Selected text:
====
Skip to main content
Open this photo in gallery:

Rory McIlroy speaks with reporters during a news conference ahead of the RBC Canadian Open golf tournament on June 7, 2023.Dan Hamilton/Reuters

Golf champion Rory McIlroy framed the blockbuster deal between the PGA Tour and the upstart LIV Golf as a sad but almost inevitable turn of events in a global sports ecosystem in which Saudi Arabian money has become too powerful to resist.

“Whether you like it or not, the PIF were going to keep spending the money in golf,” he said during a news conference at the RBC Canadian Open on Wednesday morning, referring to Saudi Arabia’s Public Investment Fund, which has approximately US$620-billion in assets.

“At least the PGA Tour now controls how that money is spent. So, you know, if you’re thinking about one of the biggest sovereign wealth funds in the world, would you rather have them as a partner or an enemy? At the end of the day, money talks and you would rather have them as a partner.”
====
Work instruction 1: Using the article on Rory McIlroy and the PGA Tour–LIV Golf deal, decide whether each statement agrees with it. Answer yes or no for each and quote the deciding words. (a) McIlroy spoke at a news conference at the RBC Canadian Open on Wednesday morning. (b) The Public Investment Fund has approximately US$820-billion in assets. (c) McIlroy said the PGA Tour now controls how the Saudi money is spent.
Work instruction 2: List every organization named in the article on Rory McIlroy and the PGA Tour–LIV Golf deal. Leave out the golf tournament.
Work instruction 3: Write the next part of the article on Rory McIlroy and the PGA Tour–LIV Golf deal, beginning right after its final quoted sentence.
====
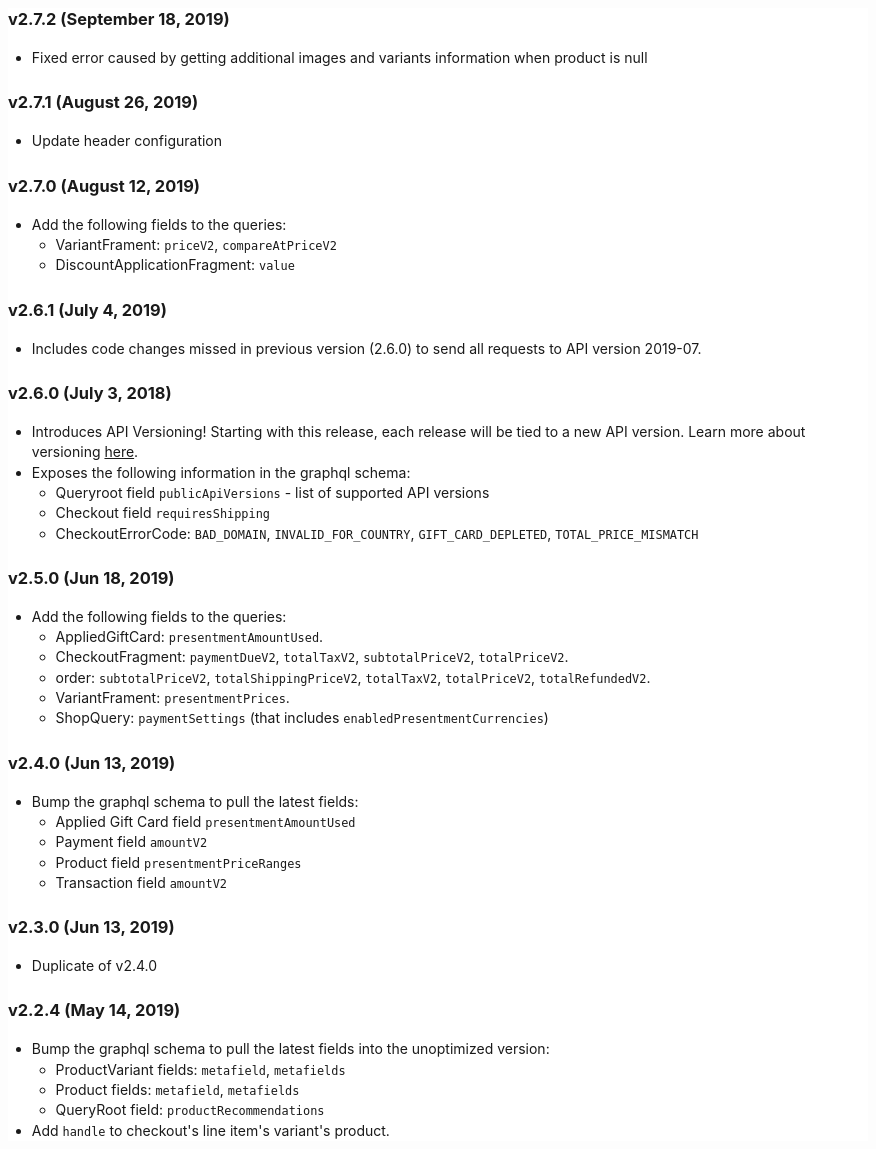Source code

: ### v2.7.2 (September 18, 2019)
* Fixed error caused by getting additional images and variants information when product is null

### v2.7.1 (August 26, 2019)
* Update header configuration

### v2.7.0 (August 12, 2019)
* Add the following fields to the queries:
  - VariantFrament: `priceV2`, `compareAtPriceV2`
  - DiscountApplicationFragment: `value`

### v2.6.1 (July 4, 2019)
* Includes code changes missed in previous version (2.6.0) to send all requests to API version 2019-07.

### v2.6.0 (July 3, 2018)
* Introduces API Versioning! Starting with this release, each release will be tied to a new API version. Learn more about versioning [here](https://help.shopify.com/en/api/versioning).
* Exposes the following information in the graphql schema:
  - Queryroot field `publicApiVersions` - list of supported API versions
  - Checkout field `requiresShipping`
  - CheckoutErrorCode: `BAD_DOMAIN`, `INVALID_FOR_COUNTRY`, `GIFT_CARD_DEPLETED`, `TOTAL_PRICE_MISMATCH`

### v2.5.0 (Jun 18, 2019)
* Add the following fields to the queries:
  - AppliedGiftCard: `presentmentAmountUsed`.
  - CheckoutFragment: `paymentDueV2`, `totalTaxV2`, `subtotalPriceV2`, `totalPriceV2`.
  - order: `subtotalPriceV2`, `totalShippingPriceV2`, `totalTaxV2`, `totalPriceV2`, `totalRefundedV2`.
  - VariantFrament: `presentmentPrices`.
  - ShopQuery: `paymentSettings` (that includes `enabledPresentmentCurrencies`)

### v2.4.0 (Jun 13, 2019)
* Bump the graphql schema to pull the latest fields:
  - Applied Gift Card field `presentmentAmountUsed`
  - Payment field `amountV2`
  - Product field `presentmentPriceRanges`
  - Transaction field `amountV2`

### v2.3.0 (Jun 13, 2019)
* Duplicate of v2.4.0

### v2.2.4 (May 14, 2019)
* Bump the graphql schema to pull the latest fields into the unoptimized version:
  - ProductVariant fields: `metafield`, `metafields`
  - Product fields: `metafield`, `metafields`
  - QueryRoot field: `productRecommendations`
* Add `handle` to checkout's line item's variant's product.
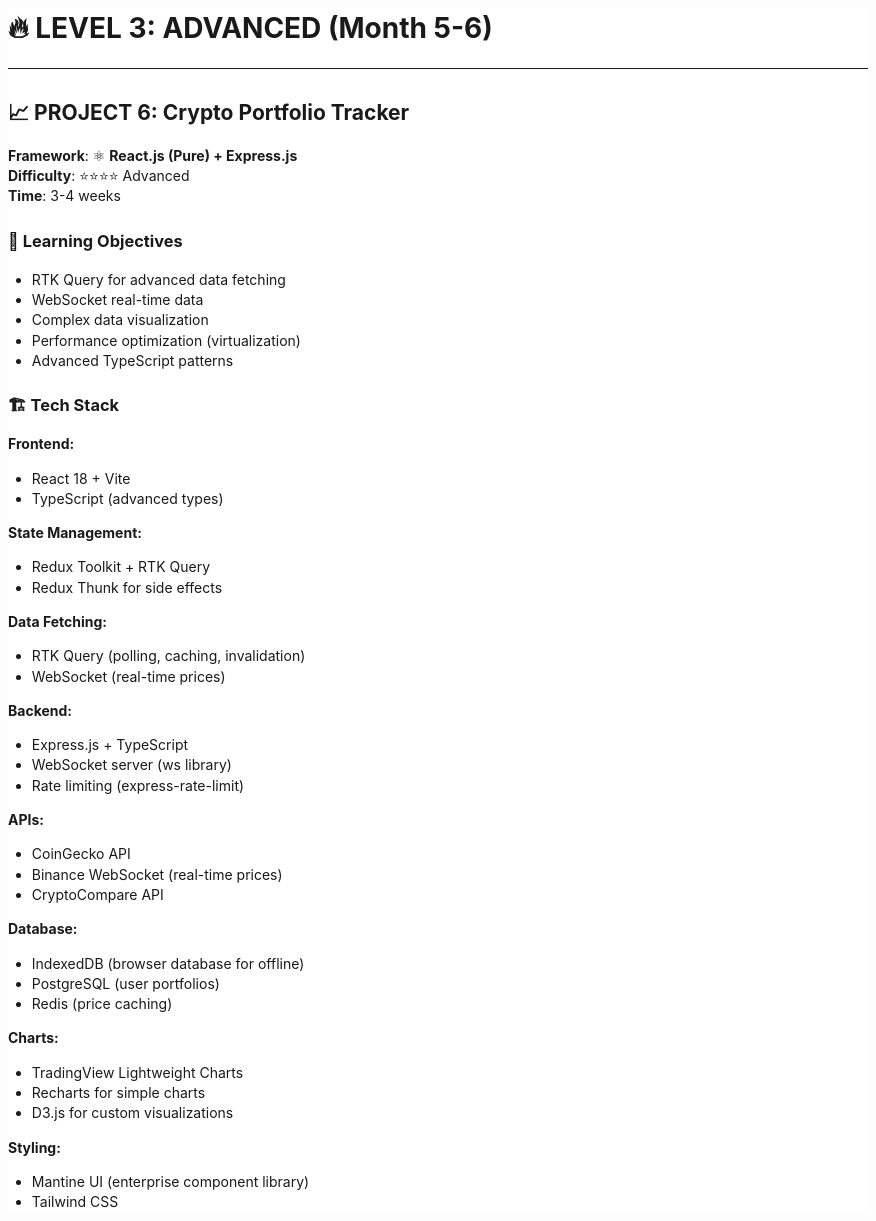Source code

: 
# 🔥 **LEVEL 3: ADVANCED (Month 5-6)**

---

## 📈 **PROJECT 6: Crypto Portfolio Tracker**
**Framework**: ⚛️ **React.js (Pure) + Express.js**  
**Difficulty**: ⭐⭐⭐⭐ Advanced  
**Time**: 3-4 weeks

### 🎯 **Learning Objectives**
- RTK Query for advanced data fetching
- WebSocket real-time data
- Complex data visualization
- Performance optimization (virtualization)
- Advanced TypeScript patterns

### 🏗️ **Tech Stack**

**Frontend:**
- React 18 + Vite
- TypeScript (advanced types)

**State Management:**
- Redux Toolkit + RTK Query
- Redux Thunk for side effects

**Data Fetching:**
- RTK Query (polling, caching, invalidation)
- WebSocket (real-time prices)

**Backend:**
- Express.js + TypeScript
- WebSocket server (ws library)
- Rate limiting (express-rate-limit)

**APIs:**
- CoinGecko API
- Binance WebSocket (real-time prices)
- CryptoCompare API

**Database:**
- IndexedDB (browser database for offline)
- PostgreSQL (user portfolios)
- Redis (price caching)

**Charts:**
- TradingView Lightweight Charts
- Recharts for simple charts
- D3.js for custom visualizations

**Styling:**
- Mantine UI (enterprise component library)
- Tailwind CSS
====
Written reply 1:
(a) Yes: "he said during a news conference at the RBC Canadian Open on Wednesday morning"
(b) No: "which has approximately US$620-billion in assets"
(c) Yes: "At least the PGA Tour now controls how that money is spent."

Written reply 2: PGA Tour, LIV Golf, Saudi Arabia's Public Investment Fund (PIF), Reuters

Written reply 3:
PGA Tour, European tour agree to merge with Saudis and end LIV Golf feud

McIlroy spoke less than 24 hours after news broke of the agreement between the two bitter antagonists, in which the not-for-profit PGA Tour and PGA European Tour create a new for-profit entity with the PIF headed by PGA Tour commissioner Jay Monahan and chaired by PIF governor Yasir Al-Rumayyan.

The stunning announcement dominated interviews for the second day in a row with players gearing up for this week’s tournament, marking the second consecutive Canadian Open to be overshadowed by the PGA Tour-LIV drama after last year’s edition coincided with LIV’s inaugural tournament.

“It’s unfortunate timing for the news that we got yesterday,” Canadian golfer Corey Conners said. “Last year, there was a lot going on in the golf world during this week. So I definitely feel for RBC.”

“Back-to-back years,” said Canadian golfer Mackenzie Hughes, who admitted he was “blindsided” by the developments. “It does distract you.”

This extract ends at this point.